→ **DATA FOR THE TASK**
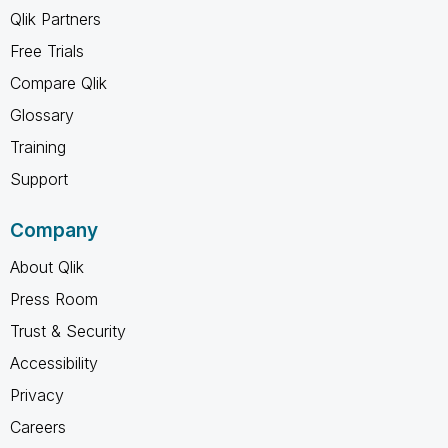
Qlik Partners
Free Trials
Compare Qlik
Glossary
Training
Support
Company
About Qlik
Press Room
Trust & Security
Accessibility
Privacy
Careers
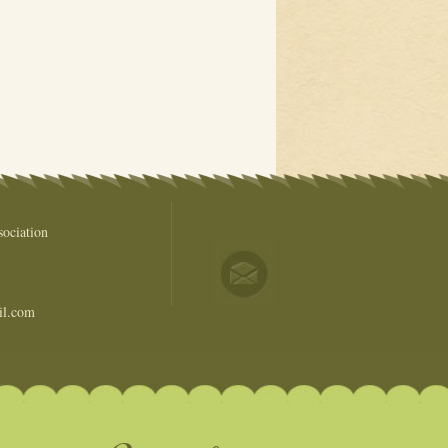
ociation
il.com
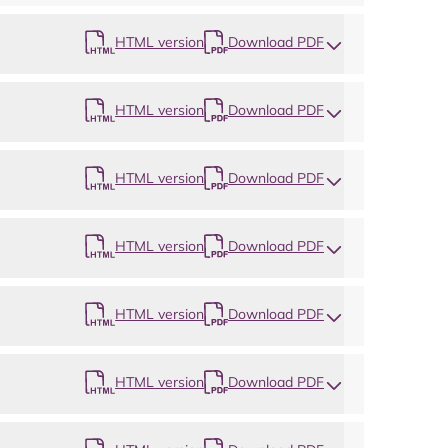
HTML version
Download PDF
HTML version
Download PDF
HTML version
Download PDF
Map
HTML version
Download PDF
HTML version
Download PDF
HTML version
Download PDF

→ **EXERCISE INSTRUCTIONS**
An exact reproduction of all the records is required, with no pictures included.

→ **RESPONSE BELOW**
Qlik Partners
Free Trials
Compare Qlik
Glossary
Training
Support
Company
About Qlik
Press Room
Trust & Security
Accessibility
Privacy
Careers
ociation
il.com
HTML version
Download PDF
HTML version
Download PDF
HTML version
Download PDF
Map
HTML version
Download PDF
HTML version
Download PDF
HTML version
Download PDF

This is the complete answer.